01

「おはよう!エース!」

可愛らしい女子生徒がエースに挨拶をした。

「おう!」

エースは手をあげて答える。

「何それ?」

クスクスと笑いながら指差すのはエースが小脇に抱えた大きなガラス瓶。
中には色とりどりの飴玉が入っていた。

「これ?ホワイトデー」

エースはにかりと笑った。

「そう言やお前もくれたよな」

エースは瓶の蓋をひねり中身をひとつ取り出した。

「えー!私本命だったのにー!」

ぶーと可愛らしい頬を膨らませる。

「チョコなんてどれも一緒だろ?」

(あいつのくれた奴以外は)

エースはそう胸中で付け加えながらずいっと飴玉を女子生徒の口許に運ぶ。

「ほれ、あーん」

エースの行動に女子生徒が顔を赤くしておずおずと口を開けた。

「旨いか?」

エースの指が唇に触れるより速く彼は指を離した。

「…………うん」

「そっか!じゃあな!」

エースはにかりと笑うと固まった彼女に手を上げた。



エースはバレンタインにたくさんのチョコをもらい、それを見かねたマキノがこの飴玉を用意したのだ。

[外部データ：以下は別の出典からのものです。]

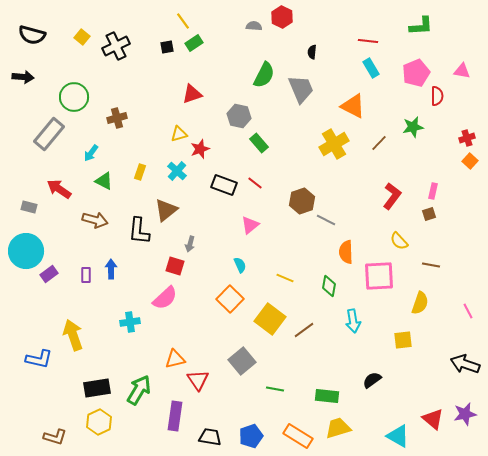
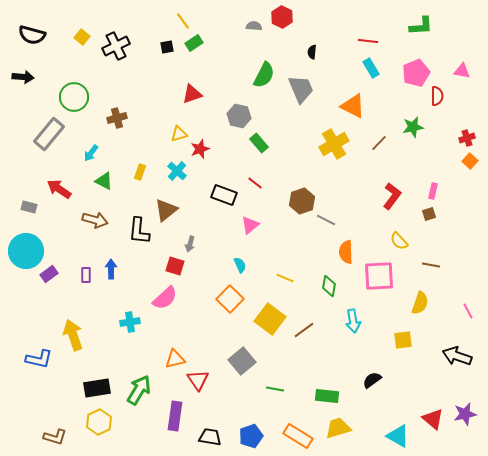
black rectangle at (224, 185): moved 10 px down
black arrow at (465, 364): moved 8 px left, 8 px up
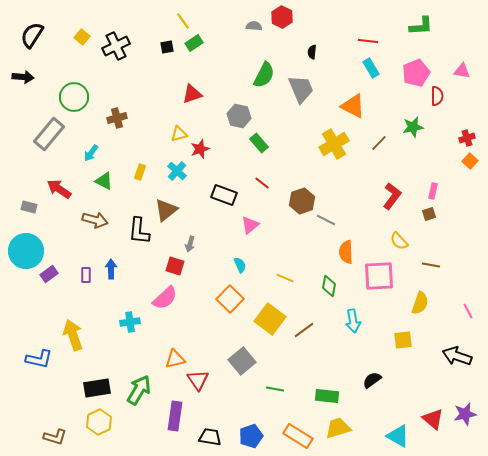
black semicircle at (32, 35): rotated 108 degrees clockwise
red line at (255, 183): moved 7 px right
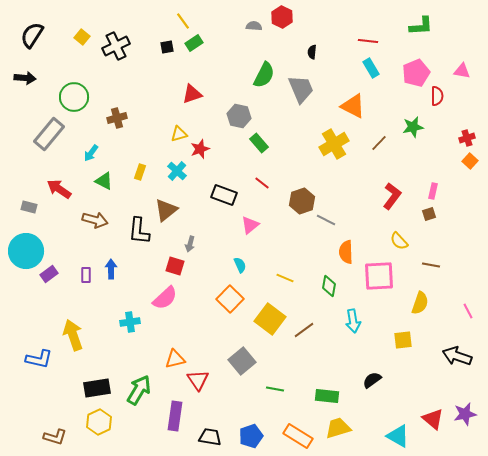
black arrow at (23, 77): moved 2 px right, 1 px down
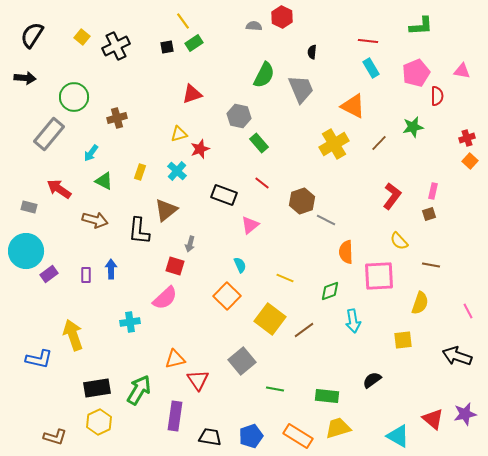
green diamond at (329, 286): moved 1 px right, 5 px down; rotated 60 degrees clockwise
orange square at (230, 299): moved 3 px left, 3 px up
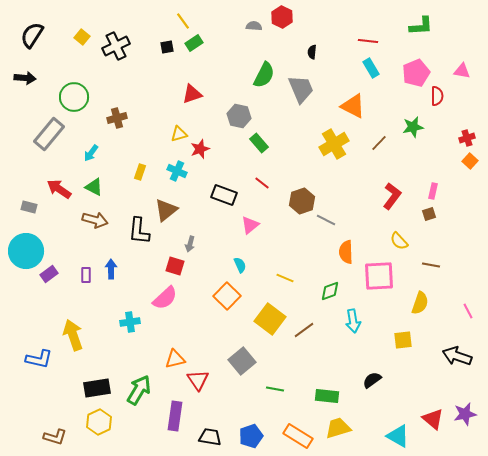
cyan cross at (177, 171): rotated 18 degrees counterclockwise
green triangle at (104, 181): moved 10 px left, 6 px down
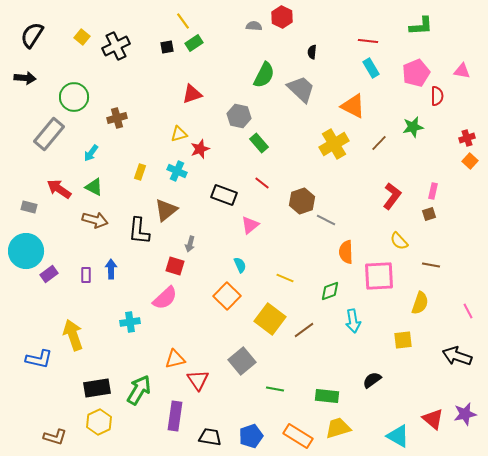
gray trapezoid at (301, 89): rotated 24 degrees counterclockwise
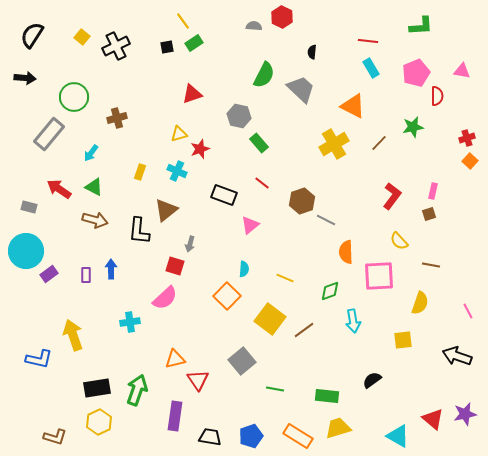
cyan semicircle at (240, 265): moved 4 px right, 4 px down; rotated 28 degrees clockwise
green arrow at (139, 390): moved 2 px left; rotated 12 degrees counterclockwise
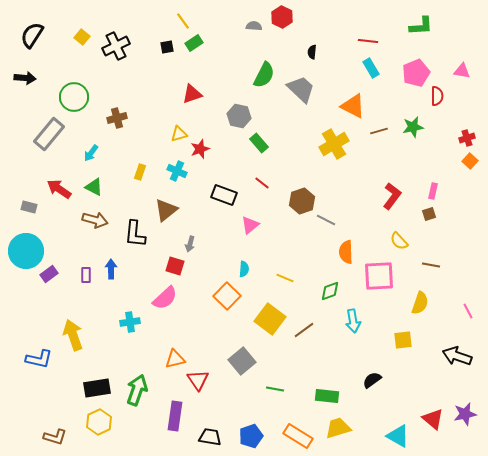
brown line at (379, 143): moved 12 px up; rotated 30 degrees clockwise
black L-shape at (139, 231): moved 4 px left, 3 px down
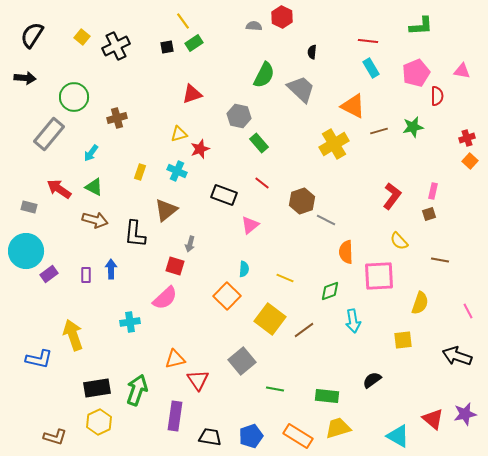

ただし、渡し方の指導をしなかったせいで、彼女達は義理で返しているとは分からないだろう。





「確認したいんだが、お前馬鹿だろ」

一部始終を窓から見ていたキッドが呆れながらエースを見た。

「は?何がだよ」

エースは半分以上減った飴玉の瓶を机に置いた。

「馬鹿なライバルが一人減って良かったよ」

相手にならないとキッドはため息をついた。

「そう言やお前もお返ししたのか?」

エースはキッドを見た。

「あ?」

キッドがエースを睨み付ける。

「ほら、一年の女子。ココア貰ったろ」

エースが笑いながら言う。

「……あァ、あれな。さっきそこで会って購買部でペロキャン買わされた」

キッドは真面目な顔で言う。

「…………それ、ヤバくないか?」

エースはどう考えても脈ありなキッドの行動に呆れた。

「で?お前は?」

エースが不機嫌なローを見た。

「ひとつしか用意してない」

ローが当たり前だと声を出す。

「マジか?」

エースが驚く。

「こいつがチョコを受け取る事自体がおかしいんだよ」

キッドが嫌そうに声を出す。

「仕方ねェだろ」

「毎年それが嫌でサボる癖によ」

ニヤリとキッドが笑った。

「まァ、とにかく!抜け駆けなしの放課後結構だからな!」

エースが2人を睨む様に言う。

「解ってる」

「あァ」

キッドとローがニヤリと頷いた。